● **Required action 1**: Write out every line of the records as a numbered list, omitting the blank lines.

The Stones are rehearsing at the Crescent School, an all-boys school set amid the rolling hills and shade trees of Ontario. The band members chose Canada so as not to burn up the precious working days allowed on their U.S. visas; they chose Toronto because it’s the home of their promoter Michael Cohl, who drives over daily to check in with the band and discuss business dealings with Jagger. “It’s OK us being in Toronto,” says Wood. “We’ve only had huge problems here before.” Indeed, this is where Richards was arrested for intent to traffic heroin in 1977 and threatened with a lengthy prison term. “I feel fine being here,” says Richards, smiling. “If I held grudges against every place I’ve been busted, there would be few places left for me on this planet.”
Roadies have taped brown paper over the school’s windows to hinder gaping onlookers. As a result, the building’s interior has the otherworldly feel of a Las Vegas casino, where time has been banished and great victories seem possible. On the second floor, alongside the dining room, the entourage has arranged a sort of dream rec room, complete with a pingpong table, video games (including Mortal Kombat) and a giant screen TV. Just before dinner, band members gather around the set to wager on the World Cup.
I arrive in Toronto a week into rehearsals. I was born in 1968, the year Beggars Banquet was released, and have been a fan of the Stones since I was a kid. At one point I even dressed like Keith Richards to perform in a junior-high-school talent show. For me, going to these rehearsals is like attending a rock & roll fantasy camp, where I am alone with a few technicians as the band runs through “Live With Me” and “No Expectations.” It also plays “Under My Thumb,” my least favorite of the classics; if a bar mitzvah band is going to play a Stones song, that’s it.
Between songs, Richards occasionally comes over, throws an arm across my back and says, “How you doin’, my boy?” At one point I am writing in my notebook as the band plays “Some Girls” – itself not unusual, as I often write with the Stones playing in the background. Only this time they are live and playing about 10 feet away. The members of the band express some wonder at my age and are curious to know how they are coming across. “I should be interviewing you,” Richards says one night. “You’ve never known a world without the Rolling Stones. For you, there has always been the sun and the moon and the Stones.

● **Task inputs**:
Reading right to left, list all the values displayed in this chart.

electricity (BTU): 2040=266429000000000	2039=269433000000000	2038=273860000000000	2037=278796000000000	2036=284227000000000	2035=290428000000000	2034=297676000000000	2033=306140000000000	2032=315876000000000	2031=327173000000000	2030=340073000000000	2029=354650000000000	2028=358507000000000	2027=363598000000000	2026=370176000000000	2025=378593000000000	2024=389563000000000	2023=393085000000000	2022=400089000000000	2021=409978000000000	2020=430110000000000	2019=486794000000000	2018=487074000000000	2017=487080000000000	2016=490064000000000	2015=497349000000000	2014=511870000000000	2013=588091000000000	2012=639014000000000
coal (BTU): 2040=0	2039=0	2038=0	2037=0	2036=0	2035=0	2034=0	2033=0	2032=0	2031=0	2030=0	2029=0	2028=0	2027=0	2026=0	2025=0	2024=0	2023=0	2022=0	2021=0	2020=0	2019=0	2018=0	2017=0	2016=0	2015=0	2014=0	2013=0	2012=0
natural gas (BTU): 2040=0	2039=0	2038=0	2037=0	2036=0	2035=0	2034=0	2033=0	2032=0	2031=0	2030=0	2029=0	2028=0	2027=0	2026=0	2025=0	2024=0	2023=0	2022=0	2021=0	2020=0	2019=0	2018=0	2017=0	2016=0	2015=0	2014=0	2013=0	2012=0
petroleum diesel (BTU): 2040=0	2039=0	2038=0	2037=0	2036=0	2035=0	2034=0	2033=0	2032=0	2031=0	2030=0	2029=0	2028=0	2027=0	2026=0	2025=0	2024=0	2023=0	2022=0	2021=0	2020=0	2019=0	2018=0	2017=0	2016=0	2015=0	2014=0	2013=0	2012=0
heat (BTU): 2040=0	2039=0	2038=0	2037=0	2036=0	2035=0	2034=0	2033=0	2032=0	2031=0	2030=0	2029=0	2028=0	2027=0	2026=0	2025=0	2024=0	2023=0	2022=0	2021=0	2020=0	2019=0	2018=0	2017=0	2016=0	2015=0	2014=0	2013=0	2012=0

● **Required action 2**: Continue the account of the Rolling Stones' Toronto rehearsals, starting right after its last sentence.

● **Expected output 1**:
1. Reading right to left, list all the values displayed in this chart.
2. electricity (BTU): 2040=266429000000000	2039=269433000000000	2038=273860000000000	2037=278796000000000	2036=284227000000000	2035=290428000000000	2034=297676000000000	2033=306140000000000	2032=315876000000000	2031=327173000000000	2030=340073000000000	2029=354650000000000	2028=358507000000000	2027=363598000000000	2026=370176000000000	2025=378593000000000	2024=389563000000000	2023=393085000000000	2022=400089000000000	2021=409978000000000	2020=430110000000000	2019=486794000000000	2018=487074000000000	2017=487080000000000	2016=490064000000000	2015=497349000000000	2014=511870000000000	2013=588091000000000	2012=639014000000000
3. coal (BTU): 2040=0	2039=0	2038=0	2037=0	2036=0	2035=0	2034=0	2033=0	2032=0	2031=0	2030=0	2029=0	2028=0	2027=0	2026=0	2025=0	2024=0	2023=0	2022=0	2021=0	2020=0	2019=0	2018=0	2017=0	2016=0	2015=0	2014=0	2013=0	2012=0
4. natural gas (BTU): 2040=0	2039=0	2038=0	2037=0	2036=0	2035=0	2034=0	2033=0	2032=0	2031=0	2030=0	2029=0	2028=0	2027=0	2026=0	2025=0	2024=0	2023=0	2022=0	2021=0	2020=0	2019=0	2018=0	2017=0	2016=0	2015=0	2014=0	2013=0	2012=0
5. petroleum diesel (BTU): 2040=0	2039=0	2038=0	2037=0	2036=0	2035=0	2034=0	2033=0	2032=0	2031=0	2030=0	2029=0	2028=0	2027=0	2026=0	2025=0	2024=0	2023=0	2022=0	2021=0	2020=0	2019=0	2018=0	2017=0	2016=0	2015=0	2014=0	2013=0	2012=0
6. heat (BTU): 2040=0	2039=0	2038=0	2037=0	2036=0	2035=0	2034=0	2033=0	2032=0	2031=0	2030=0	2029=0	2028=0	2027=0	2026=0	2025=0	2024=0	2023=0	2022=0	2021=0	2020=0	2019=0	2018=0	2017=0	2016=0	2015=0	2014=0	2013=0	2012=0

● **Expected output 2**:
“And me?” Richards adds. “I’ve known Mick Jagger since before rock & roll.”
Since The Late ’60s, When a Night of Rock & roll was a $10 bill (including parking), the very mood and tempo of the rock & roll show have been set by this band. The Rolling Stones were the first group to move in a tactical way from clubs into arenas. The Beatles may have played Shea Stadium in 1965, but they did so with rinky-dink equipment, with speakers so small they had no hope of reaching the cheap seats. In that setting, the Beatles were a story told in mime – Marcel Marceau’s version of A Hard Day’s Night. In late 1969, when the Stones moved into arenas (their first tour since 1966 and their first without founding member Brian Jones, who died in July of’69), they took with them the lighting and sound equipment that the rooms, and the music, demanded. Twenty years later, when they went out to promote Steel Wheels, the band hosted perhaps the biggest stadium-only tour.
The Stones have also led the way to the profitable world of corporate sponsorships, first signing Jovan Perfumes as a sponsor in 1981 for the Tattoo You tour. Budweiser, which sponsored the Steel Wheels jaunt, is back again for the Voodoo Lounge tour. In exchange for the prestige of associating its name with that of the Stones, Budweiser provides promotion for the tour and has paid the band an undisclosed sum of money, certainly in the millions – money used to offset the upfront cost of things like stage construction. According to Jagger’s arithmetic, so long as the beer company’s money helps keep down the ticket prices, he sees nothing wrong with accepting the cash.
The history of the Stones in concert may best be told as a progression of stages: the stripped-down workaday set of the ’69 tour; the ’75 lotus-shaped stage that opened like a flower; the 1981 stadium-size monster, a network of runways and ramps that carried Jagger and Richards off into the crowd, leaving a frustrated Charlie Watts complaining about isolation. “At the very least,” says Watts, “I need to see Keith’s legs; I need to know I’m in a band.”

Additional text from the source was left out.